• **TEXT SHOWN**

=== Section Start ===

CURRENT_DIR=$(realpath $(dirname $0))
VENVDIR=/tmp/run_slm_sft_gian_venv
# Set Huggingface cache directory to avoid filling up the home directory
export HF_HOME=${HF_HOME:-"/tmp/huggingface"}

#########################################################
# Set training parameters based on preset
#########################################################
#
# NOTE: eloss_threshold in the presets are set according to the experiment result.
# eloss after 40 steps for qwen and swal according to the experiment on 2026-02-11
# were as follows.
#
# |      | TANUKI.json        | BUSHI.json         |
# |------|--------------------|--------------------|
# | qwen | 4.276381492614746  | 3.3284881114959717 |
# | swal | 4.3392558097839355 | 3.6840715408325195 |

if [[ "$preset" == "qwen" ]]; then
    # Same as sft-gian-qwen-pyac-mncore2_nightly CI
    device="mncore2:auto"
    model="qwen2.5-1.5b"
    tloss_threshold="0.018174"
    eloss_threshold="4.500000"
    max_steps="40"  # Set to -1 to use default max_steps
    batch_size=32
    n_hidden_layers=-1
elif [[ "$preset" == "swal" ]]; then
    # Same as sft-gian-swal-pyac-mncore2_nightly CI
    device="mncore2:auto"
    model="tiny-swallow-1.5b"
    tloss_threshold="0.018174"
    eloss_threshold="4.500000"
    max_steps="40"  # Set to -1 to use default max_steps
    batch_size=32
    n_hidden_layers=-1
elif [[ "$preset" == "swal-small" ]]; then
    # Same as sft-gian-swal-pyac-small-mncore2_pr CI
    device="mncore2:auto"
    model="tiny-swallow-1.5b"
    model="tiny-swallow-1.5b"
    tloss_threshold="12.758696"

=== Section End ===

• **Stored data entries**

=== Section Start ===

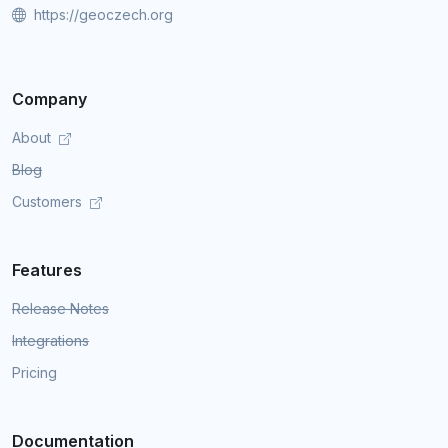
https://geoczech.org
Company
About
Blog
Customers
Features
Release Notes
Integrations
Pricing
Documentation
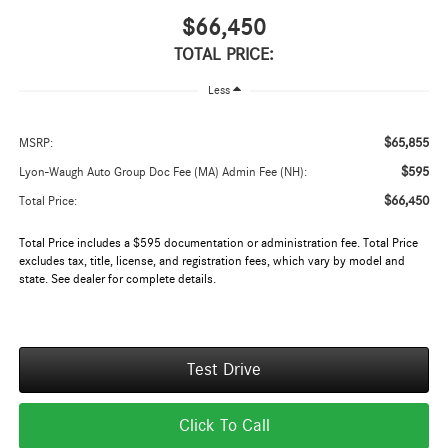
$66,450
TOTAL PRICE:
Less
$65,855
MSRP:
$595
Lyon-Waugh Auto Group Doc Fee (MA) Admin Fee (NH):
$66,450
Total Price:
Total Price includes a $595 documentation or administration fee. Total Price
excludes tax, title, license, and registration fees, which vary by model and
state. See dealer for complete details.
Test Drive
Click To Call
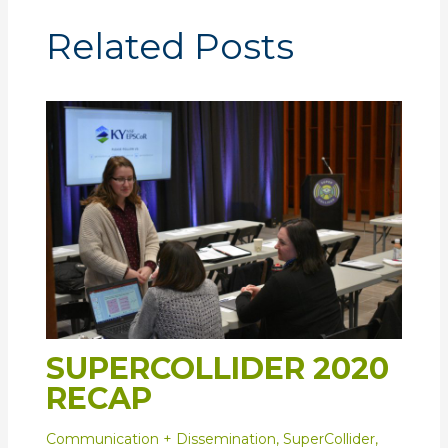
Related Posts
SUPERCOLLIDER 2020
RECAP
Communication + Dissemination
,
SuperCollider
,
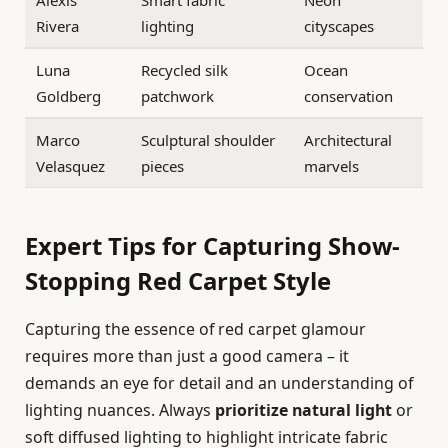
Alexis
Smart fabric
Neon
Rivera
lighting
cityscapes
Luna
Recycled silk
Ocean
Goldberg
patchwork
conservation
Marco
Sculptural shoulder
Architectural
Velasquez
pieces
marvels
Expert Tips for Capturing Show-
Stopping Red Carpet Style
Capturing the essence of red carpet glamour
requires more than just a good camera – it
demands an eye for detail and an understanding of
lighting nuances. Always
prioritize natural light
or
soft diffused lighting to highlight intricate fabric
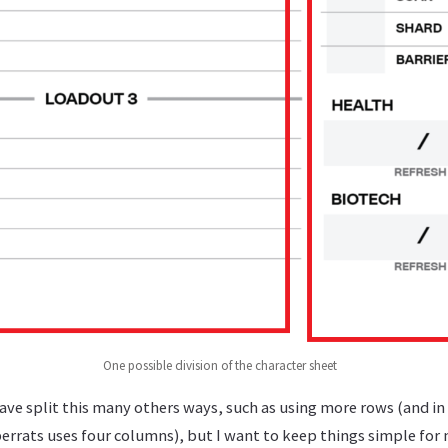
One possible division of the character sheet
ave split this many others ways, such as using more rows (and in 
errats uses four columns), but I want to keep things simple for 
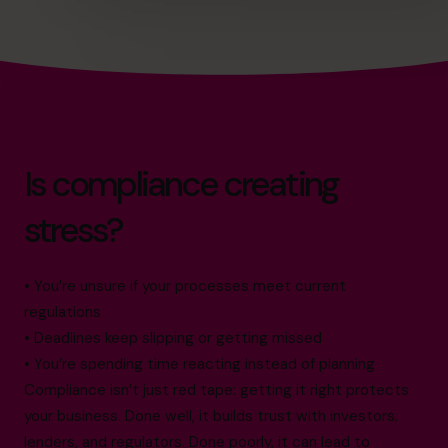
Is compliance creating
stress?
• You’re unsure if your processes meet current
regulations
• Deadlines keep slipping or getting missed
• You’re spending time reacting instead of planning
Compliance isn’t just red tape: getting it right protects
your business. Done well, it builds trust with investors,
lenders, and regulators. Done poorly, it can lead to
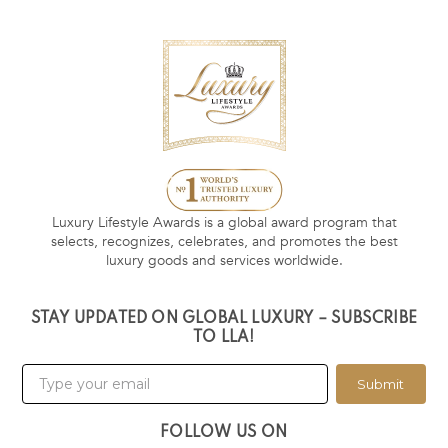
Luxury Lifestyle Awards is a global award program that
selects, recognizes, celebrates, and promotes the best
luxury goods and services worldwide.
STAY UPDATED ON GLOBAL LUXURY – SUBSCRIBE
TO LLA!
Submit
FOLLOW US ON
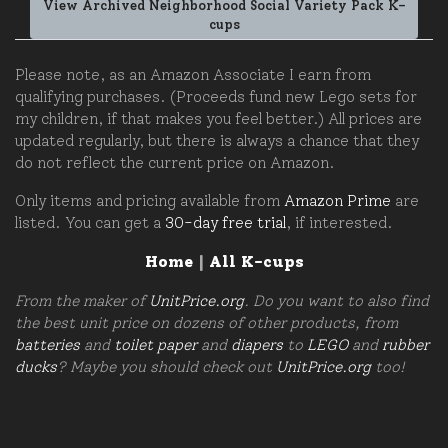
View Archived Neighborhood Social Variety Pack K-
cups
Please note, as an Amazon Associate I earn from
qualifying purchases. (Proceeds fund new Lego sets for
my children, if that makes you feel better.) All prices are
updated regularly, but there is always a chance that they
do not reflect the current price on Amazon.
Only items and pricing available from
Amazon Prime
are
listed. You can get a
30-day free trial
, if interested.
Home
|
All K-cups
From the maker of
UnitPrice.org
. Do you want to also find
the best unit price on dozens of other products, from
batteries
and
toilet paper
and
diapers
to
LEGO
and
rubber
ducks
? Maybe you should check out
UnitPrice.org
too!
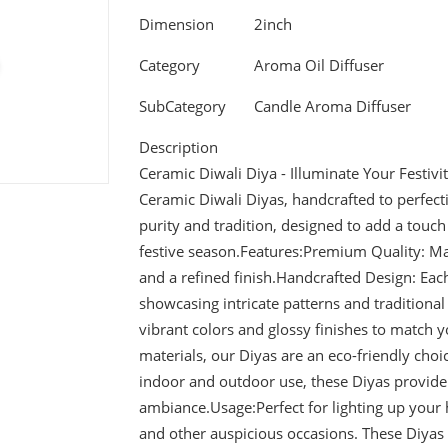
Dimension
2inch
Category
Aroma Oil Diffuser
SubCategory
Candle Aroma Diffuser
Description
Ceramic Diwali Diya - Illuminate Your Festivit
Ceramic Diwali Diyas, handcrafted to perfecti
purity and tradition, designed to add a tou
festive season.Features:Premium Quality: Ma
and a refined finish.Handcrafted Design: Each 
showcasing intricate patterns and traditional 
vibrant colors and glossy finishes to match 
materials, our Diyas are an eco-friendly choic
indoor and outdoor use, these Diyas provide 
ambiance.Usage:Perfect for lighting up your 
and other auspicious occasions. These Diyas 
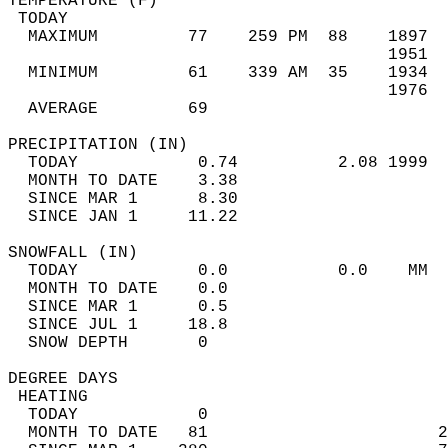
TEMPERATURE (F)                             
 TODAY                                      
  MAXIMUM         77    259 PM  88    1897  
                                      1951  
  MINIMUM         61    339 AM  35    1934  
                                      1976  
  AVERAGE         69                       
PRECIPITATION (IN)                          
  TODAY            0.74          2.08 1999  
  MONTH TO DATE    3.38                     
  SINCE MAR 1      8.30                     
  SINCE JAN 1     11.22                     
SNOWFALL (IN)                               
  TODAY            0.0           0.0    MM  
  MONTH TO DATE    0.0                      
  SINCE MAR 1      0.5                      
  SINCE JUL 1     18.8                      
  SNOW DEPTH       0                        
DEGREE DAYS                                 
 HEATING                                    
  TODAY            0                        
  MONTH TO DATE   81                       2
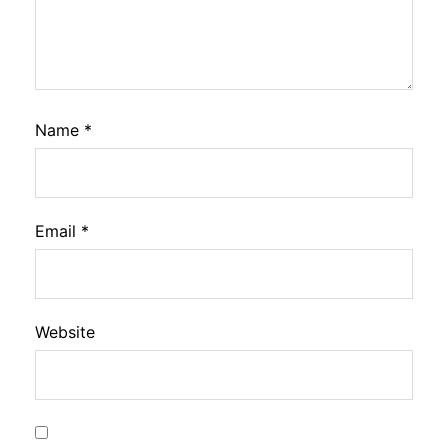
Name
*
Email
*
Website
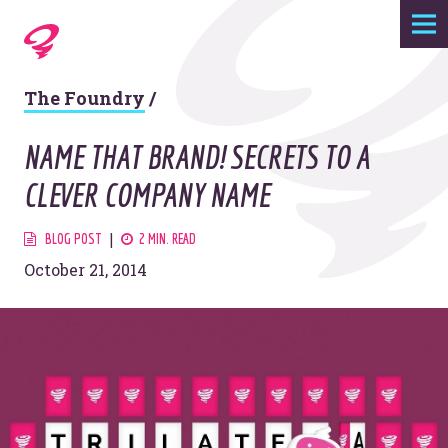
Expertise
The Foundry
/
Agency
NAME THAT BRAND! SECRETS TO A
Work
CLEVER COMPANY NAME
Foundry
BLOG POST
2 MIN. READ
October 21, 2014
Contact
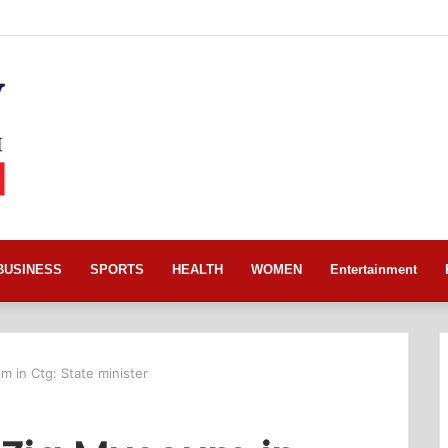
BUSINESS
SPORTS
HEALTH
WOMEN
Entertainment
 in Ctg: State minister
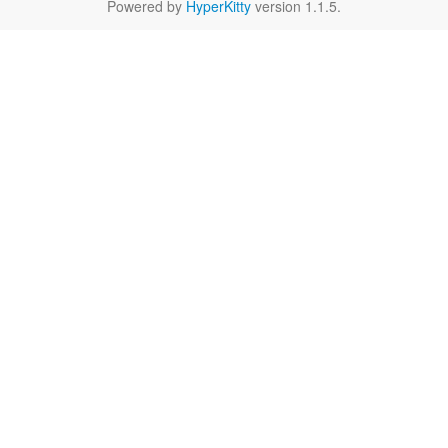
Powered by
HyperKitty
version 1.1.5.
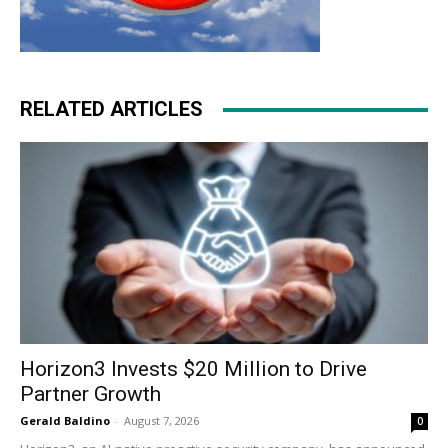
RELATED ARTICLES
Horizon3 Invests $20 Million to Drive
Partner Growth
Gerald Baldino
-
August 7, 2026
0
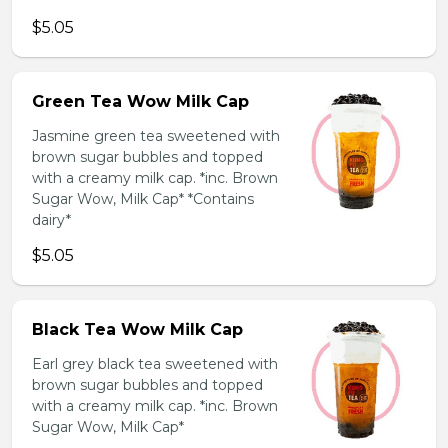
$5.05
Green Tea Wow Milk Cap
Jasmine green tea sweetened with
brown sugar bubbles and topped
with a creamy milk cap. *inc. Brown
Sugar Wow, Milk Cap* *Contains
dairy*
$5.05
Black Tea Wow Milk Cap
Earl grey black tea sweetened with
brown sugar bubbles and topped
with a creamy milk cap. *inc. Brown
Sugar Wow, Milk Cap*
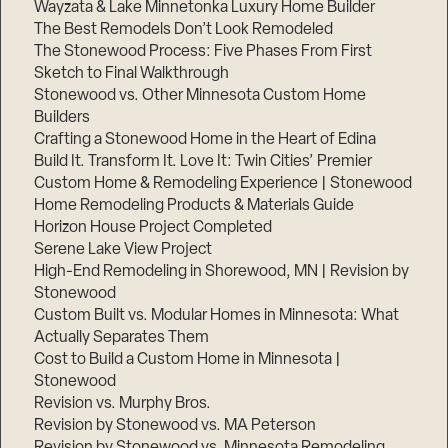
Wayzata & Lake Minnetonka Luxury Home Builder
The Best Remodels Don’t Look Remodeled
The Stonewood Process: Five Phases From First
Sketch to Final Walkthrough
Stonewood vs. Other Minnesota Custom Home
Builders
Crafting a Stonewood Home in the Heart of Edina
Build It. Transform It. Love It: Twin Cities’ Premier
Custom Home & Remodeling Experience | Stonewood
Home Remodeling Products & Materials Guide
Horizon House Project Completed
Serene Lake View Project
High-End Remodeling in Shorewood, MN | Revision by
Stonewood
Custom Built vs. Modular Homes in Minnesota: What
Actually Separates Them
Cost to Build a Custom Home in Minnesota |
Stonewood
Revision vs. Murphy Bros.
Revision by Stonewood vs. MA Peterson
Revision by Stonewood vs. Minnesota Remodeling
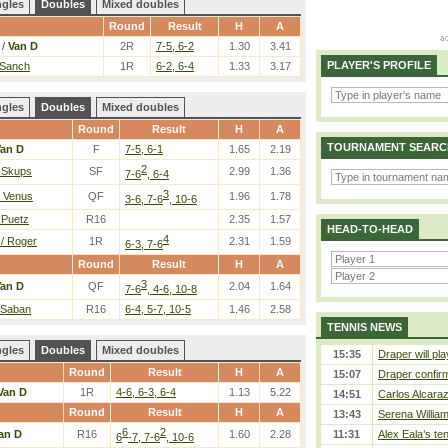
ngles
Doubles
Mixed doubles
Round
Result
H
A
 /
Van D
2R
7-5, 6-2
1.30
3.41
PLAYER'S PROFILE
 Sanch
1R
6-2, 6-4
1.33
3.17
ngles
Doubles
Mixed doubles
Round
Result
H
A
TOURNAMENT SEARC
an D
F
7-5, 6-1
1.65
2.19
2
/ Skups
SF
2.99
1.36
7-6
, 6-4
3
/ Venus
QF
1.96
1.78
3-6, 7-6
, 10-6
 Puetz
R16
2.35
1.57
HEAD-TO-HEAD
4
/ Roger
1R
2.31
1.59
6-3, 7-6
Round
Result
H
A
3
an D
QF
2.04
1.64
7-6
, 4-6, 10-8
 Saban
R16
6-4, 5-7, 10-5
1.46
2.58
TENNIS NEWS
ngles
Doubles
Mixed doubles
15:35
Draper will pla
Round
Result
H
A
15:07
Draper confirm
Van D
1R
4-6, 6-3, 6-4
1.13
5.22
14:51
Carlos Alcaraz
Round
Result
H
A
13:43
Serena William
6
2
an D
R16
1.60
2.28
11:31
Alex Eala’s te
6
-7, 7-6
, 10-6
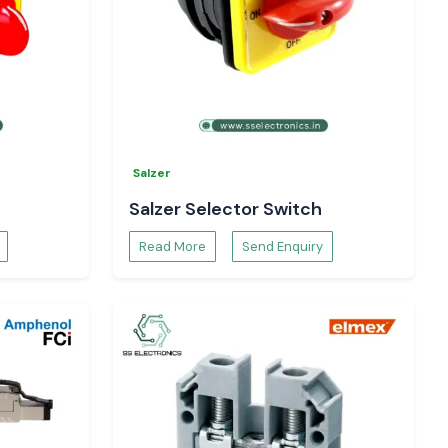
Salzer
Salzer Selector Switch
Read More
Send Enquiry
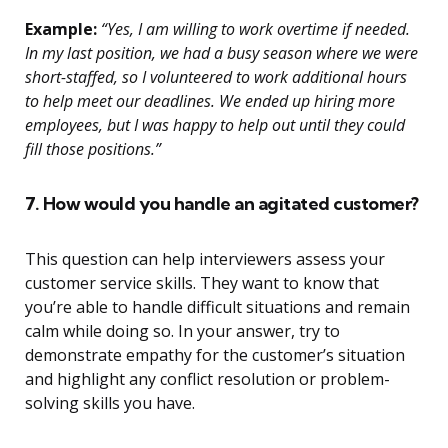
Example:
“Yes, I am willing to work overtime if needed.
In my last position, we had a busy season where we were
short-staffed, so I volunteered to work additional hours
to help meet our deadlines. We ended up hiring more
employees, but I was happy to help out until they could
fill those positions.”
7. How would you handle an agitated customer?
This question can help interviewers assess your
customer service skills. They want to know that
you’re able to handle difficult situations and remain
calm while doing so. In your answer, try to
demonstrate empathy for the customer’s situation
and highlight any conflict resolution or problem-
solving skills you have.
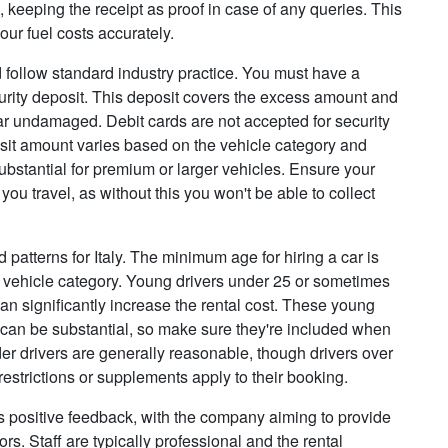
it, keeping the receipt as proof in case of any queries. This
our fuel costs accurately.
 follow standard industry practice. You must have a
ecurity deposit. This deposit covers the excess amount and
car undamaged. Debit cards are not accepted for security
posit amount varies based on the vehicle category and
bstantial for premium or larger vehicles. Ensure your
 you travel, as without this you won't be able to collect
d patterns for Italy. The minimum age for hiring a car is
 vehicle category. Young drivers under 25 or sometimes
an significantly increase the rental cost. These young
t can be substantial, so make sure they're included when
lder drivers are generally reasonable, though drivers over
restrictions or supplements apply to their booking.
s positive feedback, with the company aiming to provide
s. Staff are typically professional and the rental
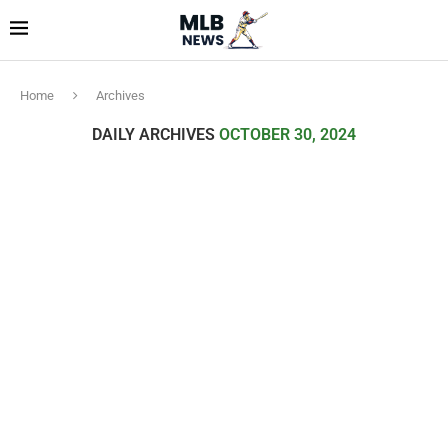
Home
Archives
DAILY ARCHIVES
OCTOBER 30, 2024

=== Section End ===

• **PROMPT 1**
Print the rows word for word, starting at the first row and ending at the line that contains "soft diffused lighting". Leave the pictures out of your answer.
• **PROMPT 2**
Carry on the shell script that sets training parameters by preset, picking up right after its last line.

• **WRITTEN RESPONSE 1**
https://geoczech.org
Company
About
Blog
Customers
Features
Release Notes
Integrations
Pricing
Documentation
$66,450
TOTAL PRICE:
Less
$65,855
MSRP:
$595
Lyon-Waugh Auto Group Doc Fee (MA) Admin Fee (NH):
$66,450
Total Price:
Total Price includes a $595 documentation or administration fee. Total Price
excludes tax, title, license, and registration fees, which vary by model and
state. See dealer for complete details.
Test Drive
Click To Call
Related Posts
SUPERCOLLIDER 2020
RECAP
Communication + Dissemination
,
SuperCollider
,
Alexis
Smart fabric
Neon
Rivera
lighting
cityscapes
Luna
Recycled silk
Ocean
Goldberg
patchwork
conservation
Marco
Sculptural shoulder
Architectural
Velasquez
pieces
marvels
Expert Tips for Capturing Show-
Stopping Red Carpet Style
Capturing the essence of red carpet glamour
requires more than just a good camera – it
demands an eye for detail and an understanding of
lighting nuances. Always
prioritize natural light
or
soft diffused lighting to highlight intricate fabric

• **WRITTEN RESPONSE 2**
    eloss_threshold="10.933026"
    max_steps="3"  # Set to -1 to use default max_steps
    batch_size=32
    n_hidden_layers=2
else
    echo "invalid preset: $preset"
    exit 1
fi

#########################################################
# MLSDK configuration via environment variables based on preset
#########################################################

if [[ "$preset" == "swal-small" ]]; then
    export CODEGEN_SA_STEPS=100
    export CODEGEN_NUM_SA_THREADS=22
    export CODEGEN_N_TRANSPOSE_THREADS=8
    export CODEGEN_N_DEV_COPY_STREAMS_THREADS=8
else
    export CODEGEN_SA_STEPS=10000
    export CODEGEN_NUM_SA_THREADS=10
    export CODEGEN_N_TRANSPOSE_THREADS=27
    export CODEGEN_N_DEV_COPY_STREAMS_THREADS=27
fi

export CODEGEN_N_TRANSPOSE_THREADS=${CODEGEN_N_TRANSPOSE_THREADS:-27}
export CODEGEN_N_DEV_COPY_STREAMS_THREADS=${CODEGEN_N_DEV_COPY_STREAMS_THREADS:-27}
export CODEGEN_SA_STEPS=${CODEGEN_SA_STEPS:-10000}
export CODEGEN_NUM_SA_THREADS=${CODEGEN_NUM_SA_THREADS:-22}
export CODEGEN_ENABLE_SET_PARTIAL_LOCATION=1
export CODEGEN_GEMM_FORCE_CHANNEL_SPLIT=1
export CODEGEN_OP_DEF=ChainerIndexAdd=IndexAddBcast
export CODEGEN_SKIP_RESOLVE_NEGATIVE_INDICES=1
export CODEGEN_TIME_SLICE_SCATTERED_INDEXING_BCAST=1
export CODEGEN_LAYOUT_PLANNER_Z_HONOR_LAYOUT_SPEC=1
export CODEGEN_MAX_TIME_SLICE=400
export CODEGEN_IGNORE_LAYOUT_CHECK=1
export CODEGEN_ALLOW_UNUSED_LAYOUT_SPEC=1
export CODEGEN_USE_ADDR_FIRST_Z=1
export CODEGEN_LAYOUT_PLANNER_Z=1
export CODEGEN_ALARM=7200
# qwen's embedding and lm_head share weight and they use equivalent but
# different layout. The layout plan will be confused if eval sets the
# same layout to both.
# TODO(hamaji): Come up with a way to handle reused shared weights.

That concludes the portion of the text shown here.